BRANO DA LEGGERE:
○ ○ ○
# nella coppetta vs. nel bicchierino



## Pitt

Un saluto a tutti!

Vorrei sapere la frase giusta (in gelateria):

1. Vorrei due palline a la vaniglia _nella coppetta._
2. Vorrei due palline a la vaniglia _nel bicchierino_.

Molte grazie!


----------



## ursu-lab

1. Vorrei due palline di (gelato alla) vaniglia _nella coppetta.


_Io quand'ero piccola dicevo "nello *scodellino*" (in Emilia).


----------



## Pitt

Vorrei due palline di gelato _al cioccolato_ nella coppetta.

È giusto così?


----------



## phiona

Pitt said:


> Vorrei due palline di gelato _al cioccolato_ nella coppetta.
> 
> È giusto così?


 
Giusto!


----------



## Pitt

Molte grazie! 

_Vorrei due palline di gelato nella coppetta: una al cioccolato ed una a la vaniglia._

È giusto così?


----------



## panzona

"Coppetta" è ciò che userei anch'io, ma "bicchierino" è certamente usato anch'esso.

Nota d'uso: si dice anche "in" coppetta (ma *non* "_in_ bicchierino"!).
○ ○ ○
VOCI FORNITE:
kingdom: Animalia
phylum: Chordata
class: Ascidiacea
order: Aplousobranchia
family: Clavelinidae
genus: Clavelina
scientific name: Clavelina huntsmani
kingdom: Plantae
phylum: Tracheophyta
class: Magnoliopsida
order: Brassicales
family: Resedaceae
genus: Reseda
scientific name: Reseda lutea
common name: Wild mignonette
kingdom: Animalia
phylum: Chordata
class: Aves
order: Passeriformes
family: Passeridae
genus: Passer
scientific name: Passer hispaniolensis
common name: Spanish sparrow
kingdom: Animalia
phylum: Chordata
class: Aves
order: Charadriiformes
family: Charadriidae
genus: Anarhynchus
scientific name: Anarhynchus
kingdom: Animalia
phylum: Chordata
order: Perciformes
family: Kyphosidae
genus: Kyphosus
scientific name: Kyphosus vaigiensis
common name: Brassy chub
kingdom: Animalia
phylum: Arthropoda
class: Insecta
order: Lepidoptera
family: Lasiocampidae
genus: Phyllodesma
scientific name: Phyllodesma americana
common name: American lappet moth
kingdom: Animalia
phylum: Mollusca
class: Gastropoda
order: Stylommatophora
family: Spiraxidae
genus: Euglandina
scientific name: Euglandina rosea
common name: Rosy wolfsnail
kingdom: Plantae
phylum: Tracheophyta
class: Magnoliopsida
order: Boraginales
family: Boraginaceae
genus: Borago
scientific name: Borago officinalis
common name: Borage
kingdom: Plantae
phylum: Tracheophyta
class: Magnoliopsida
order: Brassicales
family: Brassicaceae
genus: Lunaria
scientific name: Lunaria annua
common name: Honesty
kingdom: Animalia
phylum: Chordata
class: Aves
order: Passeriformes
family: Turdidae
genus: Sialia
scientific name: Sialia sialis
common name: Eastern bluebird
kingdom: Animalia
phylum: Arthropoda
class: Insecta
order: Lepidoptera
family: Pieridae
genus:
○ ○ ○
I TUOI COMPITI:
[1] Trascrivi fedelmente dal brano sulle palline di gelato tutto ciò che va da "Un saluto a" fino a "vaniglia _nel bicchierino_.".
[2] Riporta come elenco JSON di stringhe le righe delle voci che vanno da quella contenente "genus: Borago" fino all'ultima riga delle voci, entrambe incluse, con una stringa per ogni riga e tralasciando le righe vuote.
Il brano e le voci non hanno alcun legame tra loro.

RISPOSTE ATTESE:
[1]
Un saluto a tutti!

Vorrei sapere la frase giusta (in gelateria):

1. Vorrei due palline a la vaniglia _nella coppetta._
2. Vorrei due palline a la vaniglia _nel bicchierino_.

[2]
[
  "genus: Borago",
  "scientific name: Borago officinalis",
  "common name: Borage",
  "kingdom: Plantae",
  "phylum: Tracheophyta",
  "class: Magnoliopsida",
  "order: Brassicales",
  "family: Brassicaceae",
  "genus: Lunaria",
  "scientific name: Lunaria annua",
  "common name: Honesty",
  "kingdom: Animalia",
  "phylum: Chordata",
  "class: Aves",
  "order: Passeriformes",
  "family: Turdidae",
  "genus: Sialia",
  "scientific name: Sialia sialis",
  "common name: Eastern bluebird",
  "kingdom: Animalia",
  "phylum: Arthropoda",
  "class: Insecta",
  "order: Lepidoptera",
  "family: Pieridae",
  "genus:"
]